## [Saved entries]

◆ ◆ ◆ ◆ ◆ ◆ ◆

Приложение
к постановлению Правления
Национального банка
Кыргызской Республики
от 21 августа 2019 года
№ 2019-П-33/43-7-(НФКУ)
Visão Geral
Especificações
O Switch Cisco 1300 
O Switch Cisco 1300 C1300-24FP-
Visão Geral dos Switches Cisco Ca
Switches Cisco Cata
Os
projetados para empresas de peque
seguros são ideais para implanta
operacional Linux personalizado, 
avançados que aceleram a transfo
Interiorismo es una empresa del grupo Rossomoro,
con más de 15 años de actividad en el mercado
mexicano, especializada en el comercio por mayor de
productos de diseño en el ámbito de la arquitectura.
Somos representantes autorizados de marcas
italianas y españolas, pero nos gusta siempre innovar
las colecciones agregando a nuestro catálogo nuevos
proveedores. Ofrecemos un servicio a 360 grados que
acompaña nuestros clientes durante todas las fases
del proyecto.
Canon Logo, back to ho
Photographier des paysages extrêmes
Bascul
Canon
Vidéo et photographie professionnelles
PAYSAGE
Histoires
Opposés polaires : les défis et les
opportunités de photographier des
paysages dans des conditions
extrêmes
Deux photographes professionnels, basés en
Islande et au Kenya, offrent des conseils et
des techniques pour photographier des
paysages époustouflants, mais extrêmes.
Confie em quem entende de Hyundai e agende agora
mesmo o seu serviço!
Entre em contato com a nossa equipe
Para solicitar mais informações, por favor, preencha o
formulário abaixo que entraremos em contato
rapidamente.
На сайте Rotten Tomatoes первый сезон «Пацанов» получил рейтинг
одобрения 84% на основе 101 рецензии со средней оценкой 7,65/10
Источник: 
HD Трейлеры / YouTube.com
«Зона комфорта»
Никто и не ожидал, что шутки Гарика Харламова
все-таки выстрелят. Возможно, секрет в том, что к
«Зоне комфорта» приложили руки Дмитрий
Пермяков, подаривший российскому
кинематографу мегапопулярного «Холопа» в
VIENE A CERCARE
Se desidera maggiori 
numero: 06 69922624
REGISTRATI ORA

◆ ◆ ◆ ◆ ◆ ◆ ◆

## [Your instructions]
Start with the line above that contains "Visão Geral dos Switches Cisco Ca" and end with the line that contains "Opposés polaires : les défis et les". Write out those lines exactly, and only those.

## [Exercise result]
Visão Geral dos Switches Cisco Ca
Switches Cisco Cata
Os
projetados para empresas de peque
seguros são ideais para implanta
operacional Linux personalizado, 
avançados que aceleram a transfo
Interiorismo es una empresa del grupo Rossomoro,
con más de 15 años de actividad en el mercado
mexicano, especializada en el comercio por mayor de
productos de diseño en el ámbito de la arquitectura.
Somos representantes autorizados de marcas
italianas y españolas, pero nos gusta siempre innovar
las colecciones agregando a nuestro catálogo nuevos
proveedores. Ofrecemos un servicio a 360 grados que
acompaña nuestros clientes durante todas las fases
del proyecto.
Canon Logo, back to ho
Photographier des paysages extrêmes
Bascul
Canon
Vidéo et photographie professionnelles
PAYSAGE
Histoires
Opposés polaires : les défis et les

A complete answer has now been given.